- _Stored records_
+++

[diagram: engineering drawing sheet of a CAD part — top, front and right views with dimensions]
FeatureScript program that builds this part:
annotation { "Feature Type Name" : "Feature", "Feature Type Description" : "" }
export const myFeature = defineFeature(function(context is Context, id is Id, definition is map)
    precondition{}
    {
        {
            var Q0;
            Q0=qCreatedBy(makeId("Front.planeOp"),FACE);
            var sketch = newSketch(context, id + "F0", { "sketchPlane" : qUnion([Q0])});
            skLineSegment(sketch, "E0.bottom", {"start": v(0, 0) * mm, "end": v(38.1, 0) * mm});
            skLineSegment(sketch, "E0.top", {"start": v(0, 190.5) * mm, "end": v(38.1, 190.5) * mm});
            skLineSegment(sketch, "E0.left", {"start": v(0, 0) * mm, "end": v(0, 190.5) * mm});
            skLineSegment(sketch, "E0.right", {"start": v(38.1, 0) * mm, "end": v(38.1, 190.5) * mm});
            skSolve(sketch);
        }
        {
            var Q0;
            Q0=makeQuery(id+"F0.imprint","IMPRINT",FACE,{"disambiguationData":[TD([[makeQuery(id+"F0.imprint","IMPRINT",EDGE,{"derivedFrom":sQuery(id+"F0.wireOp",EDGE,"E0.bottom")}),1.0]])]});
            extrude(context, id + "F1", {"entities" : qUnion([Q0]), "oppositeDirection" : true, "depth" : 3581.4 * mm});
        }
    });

+++

Present every line of the records above as a Markdown table with two columns, "Row" for the row number and "Line" for the line itself, leaving out any blank lines.

- _CORRECT RESPONSE_
| Row | Line |
|---|---|
| 1 | [diagram: engineering drawing sheet of a CAD part — top, front and right views with dimensions] |
| 2 | FeatureScript program that builds this part: |
| 3 | annotation { "Feature Type Name" : "Feature", "Feature Type Description" : "" } |
| 4 | export const myFeature = defineFeature(function(context is Context, id is Id, definition is map) |
| 5 |     precondition{} |
| 6 |     { |
| 7 |         { |
| 8 |             var Q0; |
| 9 |             Q0=qCreatedBy(makeId("Front.planeOp"),FACE); |
| 10 |             var sketch = newSketch(context, id + "F0", { "sketchPlane" : qUnion([Q0])}); |
| 11 |             skLineSegment(sketch, "E0.bottom", {"start": v(0, 0) * mm, "end": v(38.1, 0) * mm}); |
| 12 |             skLineSegment(sketch, "E0.top", {"start": v(0, 190.5) * mm, "end": v(38.1, 190.5) * mm}); |
| 13 |             skLineSegment(sketch, "E0.left", {"start": v(0, 0) * mm, "end": v(0, 190.5) * mm}); |
| 14 |             skLineSegment(sketch, "E0.right", {"start": v(38.1, 0) * mm, "end": v(38.1, 190.5) * mm}); |
| 15 |             skSolve(sketch); |
| 16 |         } |
| 17 |         { |
| 18 |             var Q0; |
| 19 |             Q0=makeQuery(id+"F0.imprint","IMPRINT",FACE,{"disambiguationData":[TD([[makeQuery(id+"F0.imprint","IMPRINT",EDGE,{"derivedFrom":sQuery(id+"F0.wireOp",EDGE,"E0.bottom")}),1.0]])]}); |
| 20 |             extrude(context, id + "F1", {"entities" : qUnion([Q0]), "oppositeDirection" : true, "depth" : 3581.4 * mm}); |
| 21 |         } |
| 22 |     }); |